> **PROBLEMS AND TASKS**:
a) Using the message-structure excerpt, answer each question briefly:
(i) On what may the order for presenting address information objects depend?
(ii) What does a message represent?
(iii) What do process-based structures provide for message components?
b) Reproduce everything in the message-structure excerpt from "Process-based structures provide" down to "individual information objects.".

The third approach recognises that there are relationships between individual information objects that require them to be used in a specific sequence if a specific process is to be undertaken, but that a message typically contains the results of multiple processes, which may not need to be processed in a specific order. For example, for the purposes of identifying a delivery address we need to process the information objects that make up the address in a particular order. The order that the information objects are to be presented in may be dependent on the processes that are to be used for the delivery. For example, the order in which address components are listed for postal delivery may be different from those required for delivery using a transport contractor. Neither of these processes may match the order in which information about the relevant address was originally captured, stored or transmitted.

The processes that are used to capture the information that is to form an electronic commerce message will typically differ from the processes that are used to process the information at its point of receipt. Typically the information that is used to create the message will be captured in a set of discrete processes, each of which captures one subset of the final message. The message, therefore, represents the ordered concatenation of a sequence of information object sets/hierarchies. At the receiving end the message will be broken down into the individual information object sets/hierarchies, each of which could be passed to a separate process. What is, however, unlikely to happen is that the inidividual information objects that form a specific set/hierarchy will be passed to different processes. For example, if a name is broken down into a surname, forenames and initials it is unlikely that the surname will be sent to one process and the initials sent to another. It is much more likely that all three components of the name will be passed to a single process, which will then decide which of the component parts of the name it needs to process, and the order in which it will use them within the process.

In describing information objects it is important to identify the process with which an information object is intended to be associated. This name forms a natural "parent" for the information objects in a hierarchical view of the information set. For example:

Address
   RoomIdentifier
   BuildingIdentifier
   Street
   AdministrationArea
   PostingIdentifier
   Region
   Country
or
PersonalName
   FamilyName
   GivenName
   MiddleInitials
   Title

Process-based structures provide natural "units of reuse" for message components. When constructing a new message what should be selected are complete process units rather than the individual information objects.

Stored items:

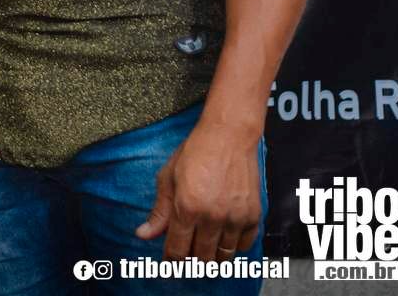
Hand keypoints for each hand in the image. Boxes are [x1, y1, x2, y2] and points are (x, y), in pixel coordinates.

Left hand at [136, 122, 261, 259]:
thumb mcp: (168, 179)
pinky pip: (244, 246)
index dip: (171, 259)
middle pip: (201, 257)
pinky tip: (224, 238)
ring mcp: (235, 218)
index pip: (177, 249)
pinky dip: (234, 247)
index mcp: (187, 208)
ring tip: (205, 247)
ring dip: (212, 256)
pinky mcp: (253, 215)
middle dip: (191, 260)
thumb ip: (159, 211)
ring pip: (224, 256)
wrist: (228, 137)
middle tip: (187, 253)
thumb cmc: (194, 153)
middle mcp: (213, 217)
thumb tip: (143, 235)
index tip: (170, 261)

> **SOLUTIONS TO THE TASKS**:
a)
(i) The processes that are to be used for the delivery.
(ii) The ordered concatenation of a sequence of information object sets/hierarchies.
(iii) Natural "units of reuse".

b)
Process-based structures provide natural "units of reuse" for message components. When constructing a new message what should be selected are complete process units rather than the individual information objects.